--- Exercise brief ---
Render the data below as a JSON list of strings with one string per line, leaving out any blank lines.

--- Source material ---
-=-=-
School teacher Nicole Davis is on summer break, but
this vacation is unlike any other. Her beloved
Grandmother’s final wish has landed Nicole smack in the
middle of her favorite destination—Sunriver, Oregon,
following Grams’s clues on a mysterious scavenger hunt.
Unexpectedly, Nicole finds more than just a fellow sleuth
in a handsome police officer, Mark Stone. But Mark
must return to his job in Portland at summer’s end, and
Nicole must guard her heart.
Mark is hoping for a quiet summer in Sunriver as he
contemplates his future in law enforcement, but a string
-=-=-
--- Solution to this exercise ---
[
  "School teacher Nicole Davis is on summer break, but",
  "this vacation is unlike any other. Her beloved",
  "Grandmother’s final wish has landed Nicole smack in the",
  "middle of her favorite destination—Sunriver, Oregon,",
  "following Grams’s clues on a mysterious scavenger hunt.",
  "Unexpectedly, Nicole finds more than just a fellow sleuth",
  "in a handsome police officer, Mark Stone. But Mark",
  "must return to his job in Portland at summer’s end, and",
  "Nicole must guard her heart.",
  "Mark is hoping for a quiet summer in Sunriver as he",
  "contemplates his future in law enforcement, but a string"
]